What more could anyone ask for? Elisabeth got that ... almost a year after I joined the army. In a way it did take a miracle ... though they were on very civil terms after Sir David's release. They were friends, Sir David wasn't risking being taken for a mickey, and thank-goodness Elisabeth had the patience to wait for a chance to prove her own truth. The truth was provided by an unlikely source and I still laugh when I remember the letter Evie sent which recounted the event. Elisabeth's Angel took the form of Lady Catherine de Bourgh and a very public interrogation. I don't know where Sir David was, but he had missed that particular ball ... probably in France, and he nods when I lift that query. Lady Catherine wanted to know why Elisabeth had not born Sir David a child ... I think it most restrained of Elisabeth not to have given Lady Catherine a very detailed description of why no child had come. Lady Catherine then proceeded to bewail the world at large the fact that Sir David was trapped into marriage with the French Hoyden (Elisabeth observes that she thinks Lady Catherine most polite not to have used the word she was undoubtedly thinking which was salaude ... not a word Lady Catherine would use in any situation). By Evie's account, and Elisabeth laughs and nods in response, Elisabeth had responded that divorce was possible in England and she doubted that Sir David considered himself too trapped ... Evie suggests at this point that Lady Catherine was shocked, I'm still surprised she didn't die!

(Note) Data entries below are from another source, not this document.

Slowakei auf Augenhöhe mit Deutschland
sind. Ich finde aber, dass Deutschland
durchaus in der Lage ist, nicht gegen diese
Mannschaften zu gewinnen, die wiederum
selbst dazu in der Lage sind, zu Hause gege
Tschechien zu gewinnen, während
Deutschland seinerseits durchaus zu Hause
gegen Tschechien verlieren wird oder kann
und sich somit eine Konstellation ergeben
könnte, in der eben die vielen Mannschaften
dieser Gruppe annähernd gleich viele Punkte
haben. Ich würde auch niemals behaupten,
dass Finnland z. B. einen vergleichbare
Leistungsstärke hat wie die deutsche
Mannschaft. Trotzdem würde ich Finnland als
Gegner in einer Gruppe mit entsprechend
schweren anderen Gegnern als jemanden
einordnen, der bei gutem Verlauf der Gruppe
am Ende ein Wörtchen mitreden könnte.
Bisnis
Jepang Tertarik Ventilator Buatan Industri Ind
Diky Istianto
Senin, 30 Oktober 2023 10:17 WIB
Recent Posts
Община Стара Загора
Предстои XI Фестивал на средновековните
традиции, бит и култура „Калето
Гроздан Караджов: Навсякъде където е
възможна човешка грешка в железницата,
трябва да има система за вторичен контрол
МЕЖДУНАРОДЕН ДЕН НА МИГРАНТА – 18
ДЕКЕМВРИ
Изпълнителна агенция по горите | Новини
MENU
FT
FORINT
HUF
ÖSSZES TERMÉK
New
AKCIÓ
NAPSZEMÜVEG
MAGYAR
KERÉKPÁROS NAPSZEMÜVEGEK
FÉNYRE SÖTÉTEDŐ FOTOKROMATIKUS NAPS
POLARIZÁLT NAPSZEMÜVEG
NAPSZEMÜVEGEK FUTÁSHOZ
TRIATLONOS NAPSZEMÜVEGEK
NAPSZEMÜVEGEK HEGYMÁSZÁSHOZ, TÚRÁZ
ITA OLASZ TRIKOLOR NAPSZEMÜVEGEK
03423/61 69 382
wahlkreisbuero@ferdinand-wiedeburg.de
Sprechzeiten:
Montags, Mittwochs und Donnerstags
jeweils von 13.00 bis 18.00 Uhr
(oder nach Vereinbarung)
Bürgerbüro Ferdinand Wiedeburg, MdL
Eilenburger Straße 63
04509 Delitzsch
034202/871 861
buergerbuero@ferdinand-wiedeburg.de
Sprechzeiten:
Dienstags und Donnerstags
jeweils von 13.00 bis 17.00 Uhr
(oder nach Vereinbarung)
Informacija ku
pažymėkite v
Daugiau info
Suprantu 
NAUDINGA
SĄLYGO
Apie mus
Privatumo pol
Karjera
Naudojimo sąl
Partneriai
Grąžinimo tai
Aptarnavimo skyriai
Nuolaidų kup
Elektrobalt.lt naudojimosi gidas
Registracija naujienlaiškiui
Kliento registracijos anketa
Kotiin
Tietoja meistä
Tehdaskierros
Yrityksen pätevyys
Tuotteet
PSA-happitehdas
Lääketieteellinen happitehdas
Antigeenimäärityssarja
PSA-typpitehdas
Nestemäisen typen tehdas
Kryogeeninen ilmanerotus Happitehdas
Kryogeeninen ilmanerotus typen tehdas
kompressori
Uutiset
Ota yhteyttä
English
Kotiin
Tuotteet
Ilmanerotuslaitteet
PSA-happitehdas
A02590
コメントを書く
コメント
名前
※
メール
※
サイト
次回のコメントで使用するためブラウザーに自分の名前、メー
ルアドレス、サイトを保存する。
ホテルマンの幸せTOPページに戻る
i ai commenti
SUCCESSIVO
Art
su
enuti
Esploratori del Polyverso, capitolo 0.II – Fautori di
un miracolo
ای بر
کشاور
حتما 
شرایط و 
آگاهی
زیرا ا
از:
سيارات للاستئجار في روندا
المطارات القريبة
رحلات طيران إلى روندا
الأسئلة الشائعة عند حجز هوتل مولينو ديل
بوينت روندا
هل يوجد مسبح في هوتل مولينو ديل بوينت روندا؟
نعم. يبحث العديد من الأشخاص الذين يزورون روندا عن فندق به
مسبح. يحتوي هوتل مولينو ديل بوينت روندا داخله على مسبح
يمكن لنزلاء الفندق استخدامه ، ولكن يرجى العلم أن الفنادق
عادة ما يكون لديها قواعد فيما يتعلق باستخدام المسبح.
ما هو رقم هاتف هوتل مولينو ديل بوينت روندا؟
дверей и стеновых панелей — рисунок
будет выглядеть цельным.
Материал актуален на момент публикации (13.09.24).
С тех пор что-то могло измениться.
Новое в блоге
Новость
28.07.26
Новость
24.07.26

So it went on and by the end of the evening Elisabeth had more than settled her position as a Queen of Society (for she had been most restrained and elegant throughout while undergoing one of the cruelest possible tests). Lady Catherine left in a huff and delivered unto Sir David a lecture about the impropriety of his wife and her scandalous behaviour. Sir David has never told us what he told his Aunt, but Lady Catherine refrained from poisoning any event with her presence for quite a large number of years. I was in Portugal at that time so unfortunately missed all of Lady Catherine's years of exile. Neither has Sir David, nor Elisabeth even mentioned what happened the next time they met after the event of Lady Catherine and her 'advice' ... thank-goodness! I didn't and still don't wish to know.

Elisabeth casts me a dirty look and petitions a special request which I lay below. It is Elisabeth's petition, but it comes equally from her and from Sir David ... even Evie is curious to see how I will word it.

The simple version of what passed in Olivier's lodging? I asked Olivier to set Sir David free and Olivier said he would think about it. I thanked Olivier for his time and patience and the next morning Sir David arrived at our lodgings with the observation that we had an hour to win free of Paris before the guard were informed of the escape. I know not what prompted Olivier's decision, like Sir David, he is too complex a man for me to attempt second guessing.

Sir David watches as I write and I feel deep peace. I have lived a life and I have done all I wished to do. I have lived a life, which has been filled with friends and experience. I have lived a life knowing that it is not the Genius who does everything. I am not a genius and no doubt anyone reading this book could think of innumerable ways whereby to daring free the Chief. That is the way I chose, and forty years later I feel confident I would still make the same choice. I can think of no greater gift to bestow upon a person than deep contentment and good friends. I could die tonight with no regrets, content and happy.